Darum solltest du dieses Wochenende Vögel zählen

Der Naturschutzbund Deutschland ruft zum kollektiven Vogel-Zählen auf – und will so neue Erkenntnisse gewinnen. Und ihr könnt helfen!

Dieses Wochenende findet die "Stunde der Wintervögel" statt.

Dieses Wochenende findet die "Stunde der Wintervögel" statt. © Kyle Szegedi | Unsplash | CC0

Am Wochenende wieder nur Couch und Netflix? Wie wäre es mit was anderem? Vögel zählen zum Beispiel!
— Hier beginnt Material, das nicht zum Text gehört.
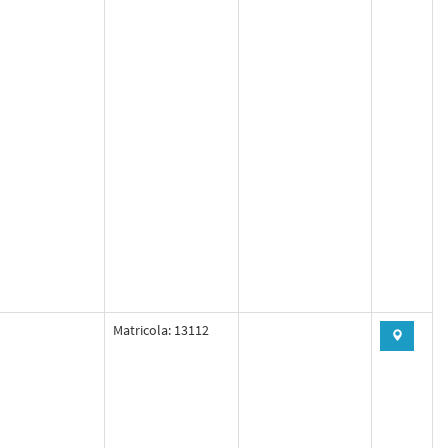
Matricola: 13112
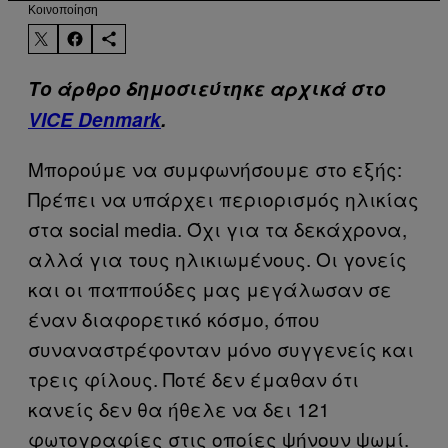
Kοινοποίηση
Το άρθρο δημοσιεύτηκε αρχικά στο
VICE Denmark
.
Μπορούμε να συμφωνήσουμε στο εξής:
Πρέπει να υπάρχει περιορισμός ηλικίας
στα social media. Όχι για τα δεκάχρονα,
αλλά για τους ηλικιωμένους. Οι γονείς
και οι παππούδες μας μεγάλωσαν σε
έναν διαφορετικό κόσμο, όπου
συναναστρέφονταν μόνο συγγενείς και
τρεις φίλους. Ποτέ δεν έμαθαν ότι
κανείς δεν θα ήθελε να δει 121
φωτογραφίες στις οποίες ψήνουν ψωμί.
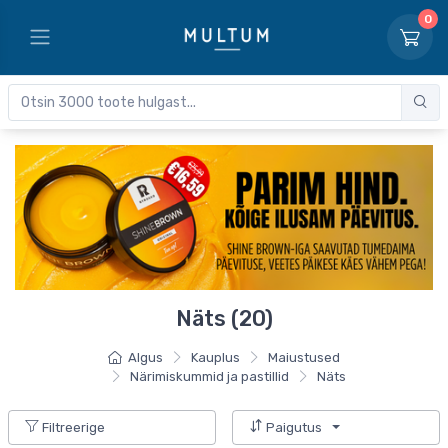
0
Näts (20)
Algus
Kauplus
Maiustused
Närimiskummid ja pastillid
Näts
Filtreerige
Paigutus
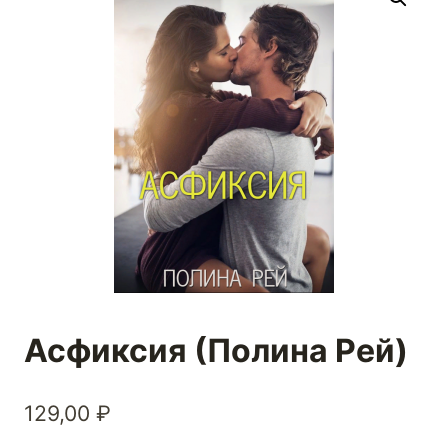
Асфиксия (Полина Рей)
129,00
₽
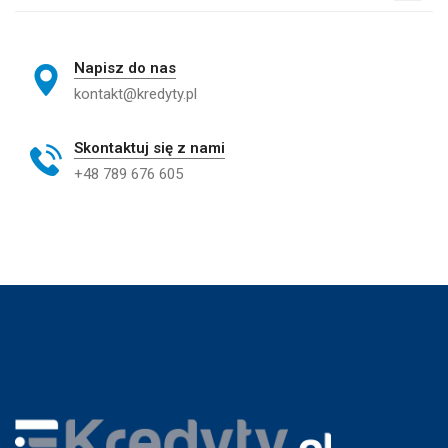
Napisz do nas
kontakt@kredyty.pl
Skontaktuj się z nami
+48 789 676 605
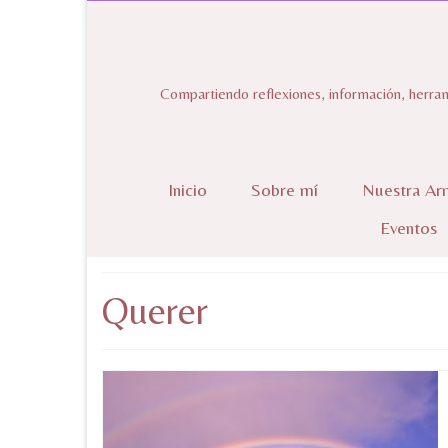
Compartiendo reflexiones, información, herram
Inicio
Sobre mí
Nuestra Ar
Eventos
Querer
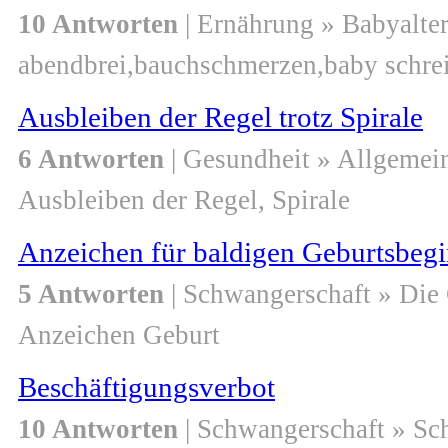
10 Antworten
| Ernährung » Babyalte
abendbrei,bauchschmerzen,baby schreit
Ausbleiben der Regel trotz Spirale
6 Antworten
| Gesundheit » Allgemei
Ausbleiben der Regel, Spirale
Anzeichen für baldigen Geburtsbeg
5 Antworten
| Schwangerschaft » Die
Anzeichen Geburt
Beschäftigungsverbot
10 Antworten
| Schwangerschaft » S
Der Naturschutzbund Deutschland (NABU) ruft zusammen mit dem bayrischen Landesbund für Vogelschutz (LBV) zur „Stunde der Wintervögel“ auf und bittet Freiwillige um Unterstützung.
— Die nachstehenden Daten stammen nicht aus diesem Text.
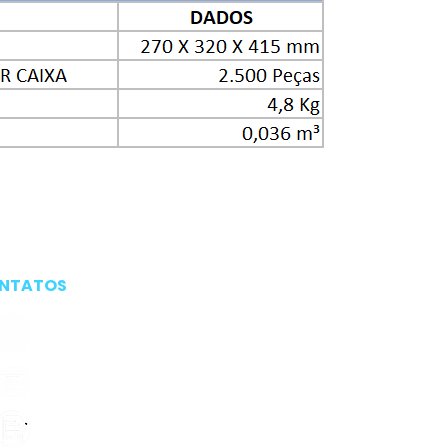
NTATOS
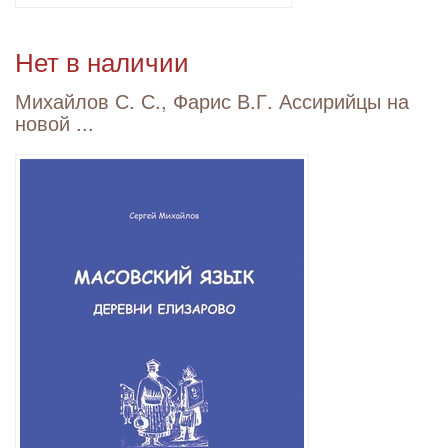
Нет в наличии
Михайлов С. С., Фарис В.Г. Ассирийцы на
новой ...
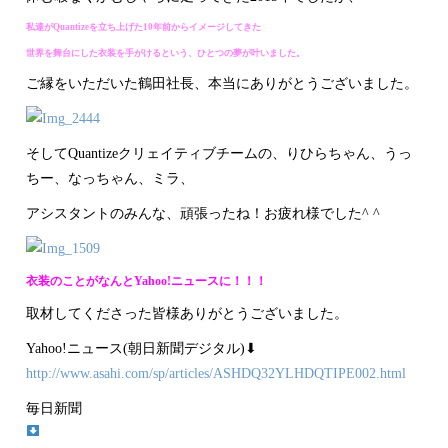
私達がQuantizeを立ち上げた10年前からイメージしてきた
世界を舞台にした衣装を手がけるという、ひとつの夢が叶いました。
ご縁をいただいた鶴田社長、本当にありがとうございました。
そしてQuantizeクリェイティブチームの、りひらちゃん、うっ
ちー、なっちゃん、ミラ、
アシスタントのみんな、頑張ったね！お疲れ様でした^ ^
衣装のことがなんとYahoo!ニュースに！！！
取材してくださった皆様ありがとうございました。
Yahoo!ニュース(朝日新聞デジタル)⬇︎
http://www.asahi.com/sp/articles/ASHDQ32YLHDQTIPE002.html
毎日新聞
Bei der Aktion, die im Zeitraum vom 05.-07. Januar stattfindet, geht es darum, alle Wintervögel in Deutschland zu zählen und somit Daten über sie zu sammeln. Bereits zum achten Mal ruft NABU zum Zählen auf. Mitmachen kann jede*r: Ihr müsst euch lediglich einen Platz suchen, der zum Vögel-Beobachten geeignet ist – zum Beispiel einen Balkon oder Garten – und dann die höchste Zahl an Vögeln einer Art notieren, welche ihr binnen einer Stunde gleichzeitig beobachten konntet. Auf diese Weise werden Doppelzählungen vermieden.
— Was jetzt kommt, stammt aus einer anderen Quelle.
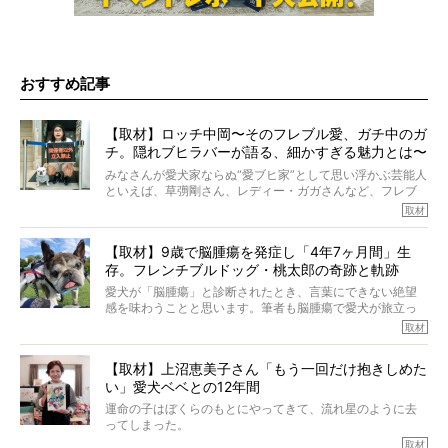
おすすめ記事
【取材】ロッチ中岡〜そのフレブル愛、ガチ中のガ
チ。隠れブヒラバーが語る、細かすぎる魅力とは〜
【前編】
みなさんが愛犬家ならぬ“愛ブヒ家”として思い浮かぶ芸能人
といえば、草彅剛さん、レディー・ガガさんなど、フレブ
ルを飼っている方が多いと思います。が、ロッチ中岡さん
取材
も、じつは大のフレブルラバーだというのをご存知です
か？ フレブルを飼っていないのにもかかわらず、中岡さ
【取材】9歳で脳腫瘍を発症し「4年7ヶ月間」生
んのインスタグラムを覗くと、たくさんのフレブルアカウ
存。フレンチブルドッグ・桃太郎の奇跡と軌跡
ントがフォローされていて、わが『FRENCH BULLDOG
LIFE』モデルのnicoやトーラスも、その中の一頭。
愛犬が「脳腫瘍」と診断されたとき、言葉にできない絶望
そんな中岡さんに、フレブルの魅力を語っていただきまし
感を味わうことと思います。筆者も脳腫瘍で愛犬が旅立っ
た。そのブヒ愛っぷりは、思ってた以上！ ガチ中のガチ
たひとり。だからこそ、どれほど厄介で困難な病気かを理
取材
でした!?
解をしているつもりです。「発症から1年生存すれば素晴ら
しい」とされるこの病気。
【取材】上沼恵美子さん「もう一回だけ抱きしめた
ところが、フレンチブルドッグの桃太郎は9歳で脳腫瘍を発
い」愛犬ベベとの12年間
症し、なんと4年7ヶ月間も生き抜いたのです。旅立ったと
きの年齢は13歳と11ヶ月、レジェンド級のレジェンドでし
運命の子はぼくらのもとにやってきて、流れ星のように去
た。さらには、治療後3年間は一度も発作が起きなかったと
ってしまった。
いいます。
その悲しみを語ることはなかなかむずかしい。
取材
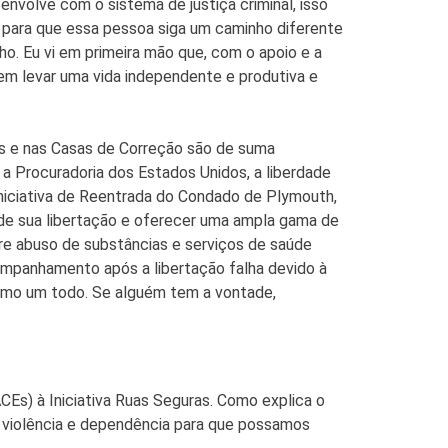
envolve com o sistema de justiça criminal, isso
s para que essa pessoa siga um caminho diferente
ho. Eu vi em primeira mão que, com o apoio e a
em levar uma vida independente e produtiva e
es e nas Casas de Correção são de suma
 a Procuradoria dos Estados Unidos, a liberdade
 Iniciativa de Reentrada do Condado de Plymouth,
 de sua libertação e oferecer uma ampla gama de
re abuso de substâncias e serviços de saúde
ompanhamento após a libertação falha devido à
como um todo. Se alguém tem a vontade,
CEs) à Iniciativa Ruas Seguras. Como explica o
e violência e dependência para que possamos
Für all diejenigen, die nicht jede Vogelart am Zwitschern erkennen können, gibt es einen Flyer mit einem Überblick der häufigsten Vogelarten als Hilfestellung. Nachdem ihr die Vögel beobachtet und gezählt habt, könnt ihr die Zahlen auf der offiziellen Aktions-Website melden. Seit heute darf fröhlich dokumentiert werden. Online könnt ihr in einer Art Liveticker die aktuellen Zählungsergebnisse beobachten.

Alle Vög’lein sind schon da

NABU möchte mithilfe der Zählung mehr über die Vögel in Erfahrung bringen. Denn wenn man erst mal weiß, wo welche Vogelarten wie häufig vorkommen, kann sich der Naturschutzbund auch besser und vor allem gezielter für deren Schutz einsetzen. Der Vogelexperte von NABU Baden-Württemberg, Stefan Bosch, erklärt gegenüber Deutschlandfunk: „Die Aktion ist insofern interessant, je länger sie läuft. Je mehr Daten wir aus verschiedenen Jahren haben, um so eher kann man Trends aufzeigen.“ Die Aktion funktioniert also ein bisschen wie eine Langzeitstudie, die darüber Auskunft gibt, welche Vogelarten sich zur Winterzeit in Deutschland aufhalten.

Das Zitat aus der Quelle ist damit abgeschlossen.